Par Jean Maitron, Madeleine Rebérioux, version revue
Adolphe Degeyter, né à Lille (Nord), le 25 janvier 1859 et son frère Pierre Degeyter, né à Gand le 8 octobre 1848, se disputèrent la paternité de la musique de L’Internationale, poème d’Eugène Pottier. Le premier jugement qui attribuait l’oeuvre à Adolphe a été réformé en 1922 et la preuve formelle a été apportée que c’était bien Pierre qui était l’auteur compositeur. Adolphe a avoué son forfait par lettre et s’est ensuite suicidé.
Né à Lille (Nord), le 25 janvier 1859, dans une humble famille, Adolphe Degeyter ne reçut qu’une instruction primaire, mais, dès l’âge de dix ans, apprit la musique. Militant du POF, du Parti socialiste de France puis du Parti socialiste SFIO il occupait, à la veille de la Première Guerre mondiale, un emploi dans les services municipaux de la ville de Lille après avoir été longtemps ouvrier forgeron.
En 1888, à la demande de la section lilloise du POF et de G. Delory, en particulier, A. Degeyter aurait composé une musique pour L’Internationale, un poème d’Eugène Pottier, ancien Communard, qui l’avait écrit en juin 1871. Il aurait donné ainsi son hymne révolutionnaire au mouvement socialiste. Ce rôle lui fut contesté à juste titre par son propre frère Pierre né à Gand le 8 octobre 1848 qui, ouvrier menuisier à Lille — il avait commencé à travailler à l’âge de sept ans — devint, selon son expression, « escalioteur », c’est-à-dire spécialiste de construction d’escaliers. Pendant plusieurs années, il avait fréquenté les cours de musique donnés le soir au Conservatoire de Lille et était devenu ainsi un des animateurs de la « Lyre des Travailleurs » de la ville. C’est en cette qualité qu’il aurait composé en 1888 la musique de l’Internationale qui ne devint le chant national des travailleurs qu’à partir de 1896 (14e congrès national du POF tenu à Lille) et de 1899 (congrès général des organisations socialistes tenu à Paris) et dont la renommée s’étendit ensuite au-delà des frontières, vers 1910.
Pierre Degeyter s’installa à Saint-Denis en 1901. Se prétendant l’auteur du chant fameux, il fit un procès à son frère. Débouté, il fit appel et fut entendu le 12 mars 1908 devant la 4e cour de la Seine. Le premier jugement fut confirmé et Adolphe Degeyter, défendu par Jules Uhry, fut ainsi reconnu par un jugement officiel comme le vrai père de l’Internationale. Le premier jugement qui attribuait l’oeuvre à Adolphe a été réformé en 1922 et la preuve formelle a été apportée que c’était bien Pierre qui était l’auteur compositeur .
Le frère Adolphe a avoué son forfait par lettre et s’est ensuite suicidé en février 1916, non pour des raisons politiques, mais par remords et alcoolisme.
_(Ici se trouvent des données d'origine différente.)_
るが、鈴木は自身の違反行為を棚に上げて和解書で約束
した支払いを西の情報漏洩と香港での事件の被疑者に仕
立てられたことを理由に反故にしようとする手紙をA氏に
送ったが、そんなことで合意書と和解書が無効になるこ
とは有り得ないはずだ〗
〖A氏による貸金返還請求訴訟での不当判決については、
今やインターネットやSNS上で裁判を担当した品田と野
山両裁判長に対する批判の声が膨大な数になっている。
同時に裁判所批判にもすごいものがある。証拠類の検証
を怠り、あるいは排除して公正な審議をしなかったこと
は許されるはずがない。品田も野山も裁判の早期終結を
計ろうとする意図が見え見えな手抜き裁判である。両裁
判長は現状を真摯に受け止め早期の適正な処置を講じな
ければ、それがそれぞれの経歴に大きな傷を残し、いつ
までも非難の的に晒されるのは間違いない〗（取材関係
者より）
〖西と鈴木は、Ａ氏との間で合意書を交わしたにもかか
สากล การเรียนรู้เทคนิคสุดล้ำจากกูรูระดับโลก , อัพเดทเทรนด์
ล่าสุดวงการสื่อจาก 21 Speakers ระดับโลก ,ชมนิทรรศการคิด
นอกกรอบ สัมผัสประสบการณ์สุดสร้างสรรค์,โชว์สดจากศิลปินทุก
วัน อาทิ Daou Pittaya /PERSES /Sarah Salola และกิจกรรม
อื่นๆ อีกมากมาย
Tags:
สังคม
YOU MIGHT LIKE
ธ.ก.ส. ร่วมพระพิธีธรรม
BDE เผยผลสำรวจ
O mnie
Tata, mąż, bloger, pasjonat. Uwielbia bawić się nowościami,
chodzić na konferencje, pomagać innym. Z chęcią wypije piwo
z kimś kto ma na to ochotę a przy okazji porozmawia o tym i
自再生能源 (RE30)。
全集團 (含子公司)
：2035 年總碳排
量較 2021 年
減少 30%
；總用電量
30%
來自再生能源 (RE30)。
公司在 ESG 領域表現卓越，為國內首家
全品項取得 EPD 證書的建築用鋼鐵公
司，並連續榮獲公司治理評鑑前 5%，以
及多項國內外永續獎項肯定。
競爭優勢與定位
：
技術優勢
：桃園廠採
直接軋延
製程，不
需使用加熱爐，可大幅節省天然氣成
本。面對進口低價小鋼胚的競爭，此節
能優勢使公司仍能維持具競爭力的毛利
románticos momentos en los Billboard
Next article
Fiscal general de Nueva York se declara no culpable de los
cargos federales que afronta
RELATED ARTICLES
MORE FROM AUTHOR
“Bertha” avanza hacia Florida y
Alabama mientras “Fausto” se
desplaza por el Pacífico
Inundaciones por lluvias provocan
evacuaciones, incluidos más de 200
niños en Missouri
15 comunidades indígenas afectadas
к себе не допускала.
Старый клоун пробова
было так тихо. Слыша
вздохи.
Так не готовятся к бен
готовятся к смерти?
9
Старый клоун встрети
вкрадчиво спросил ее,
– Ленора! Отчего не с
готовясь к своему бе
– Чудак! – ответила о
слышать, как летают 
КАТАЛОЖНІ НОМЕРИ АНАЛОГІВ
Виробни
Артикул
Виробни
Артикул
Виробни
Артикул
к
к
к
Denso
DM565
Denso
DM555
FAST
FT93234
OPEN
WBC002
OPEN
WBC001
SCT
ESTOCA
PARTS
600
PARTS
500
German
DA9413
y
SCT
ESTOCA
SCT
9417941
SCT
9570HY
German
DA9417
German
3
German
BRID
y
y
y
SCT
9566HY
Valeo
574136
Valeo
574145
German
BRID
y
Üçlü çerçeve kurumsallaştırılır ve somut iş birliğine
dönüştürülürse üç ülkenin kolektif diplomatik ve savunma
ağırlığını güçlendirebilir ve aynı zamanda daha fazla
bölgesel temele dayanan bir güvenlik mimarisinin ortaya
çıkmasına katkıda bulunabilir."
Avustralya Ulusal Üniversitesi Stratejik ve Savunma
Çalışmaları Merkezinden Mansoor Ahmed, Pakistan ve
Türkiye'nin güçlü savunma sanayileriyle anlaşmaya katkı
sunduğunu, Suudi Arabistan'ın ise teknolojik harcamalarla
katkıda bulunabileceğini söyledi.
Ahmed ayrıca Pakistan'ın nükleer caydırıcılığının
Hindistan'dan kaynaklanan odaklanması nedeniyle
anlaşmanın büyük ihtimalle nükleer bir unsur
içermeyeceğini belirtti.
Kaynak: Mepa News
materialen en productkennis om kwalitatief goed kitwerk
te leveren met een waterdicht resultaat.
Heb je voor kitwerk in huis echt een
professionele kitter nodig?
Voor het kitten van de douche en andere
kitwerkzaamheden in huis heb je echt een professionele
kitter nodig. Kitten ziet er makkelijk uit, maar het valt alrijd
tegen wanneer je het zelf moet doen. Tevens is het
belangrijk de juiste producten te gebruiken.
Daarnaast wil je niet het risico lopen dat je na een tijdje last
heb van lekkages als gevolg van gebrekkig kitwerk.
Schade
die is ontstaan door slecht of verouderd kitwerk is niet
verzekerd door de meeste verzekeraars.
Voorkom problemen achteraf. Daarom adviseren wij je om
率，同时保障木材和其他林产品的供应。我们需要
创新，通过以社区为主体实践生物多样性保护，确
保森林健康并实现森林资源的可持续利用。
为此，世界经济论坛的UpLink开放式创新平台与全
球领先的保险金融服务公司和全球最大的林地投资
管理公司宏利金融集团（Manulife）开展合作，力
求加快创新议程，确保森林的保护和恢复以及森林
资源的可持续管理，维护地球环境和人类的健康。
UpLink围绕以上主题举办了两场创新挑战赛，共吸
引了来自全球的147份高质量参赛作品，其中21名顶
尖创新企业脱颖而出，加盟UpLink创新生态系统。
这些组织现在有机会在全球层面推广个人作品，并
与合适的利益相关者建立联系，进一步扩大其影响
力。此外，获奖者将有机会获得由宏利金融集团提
La documentation est très précise et l’article de Zévaès dans la France judiciaire de l’été 1933 apporte à lui seul tous les détails.
Pierre Degeyter, devenu vieux, dut cesser de travailler. Il vécut alors dans la gêne. Mais la municipalité de Saint-Denis l’hébergea et l’ambassade de l’URSS lui versa une petite pension à titre de droits d’auteur, L’Internationale étant devenue l’hymne nationale de l’URSS de janvier 1918 à 1943.
Le PC le présenta aux élections sénatoriales dans la Seine en janvier 1927 (cf. L’Humanité, 7 janvier 1927). En 1928, pour fêter ses quatre-vingts ans et les quarante ans de l’Internationale, il fut invité à Moscou où un accueil triomphal lui fut réservé. Après avoir refusé l’hospitalité définitive des Soviets, P. Degeyter revint à Saint-Denis où il mourut le 26 septembre 1932.
Par Jean Maitron, Madeleine Rebérioux, version revue
SOURCES : Charles Vérecque, Dictionnaire du socialisme, op. cit., pp. 136-137. — L’Humanité, 13 mars 1908. — G. Delory. Aperçu historique sur la Fédération socialiste du Nord, 1876-1920, Lille, 1921. — Bulletin annuel de l’Institut français d’Histoire sociale, s. d. [1951] : lettre de P. Degeyter, Moscou, 9 août 1928, cf. pp. 15-16. — Marc Ferro, L’Internationale, Éditions Némésis, 1996. — Xavier Maugendre, L’Europe de hymnes, Mardaga, 1996, p. 359-369. — Alexandre Zévaès, "Le Prècès de la musique de l’INterntionale", La France judiciaire, 30 juin 1933.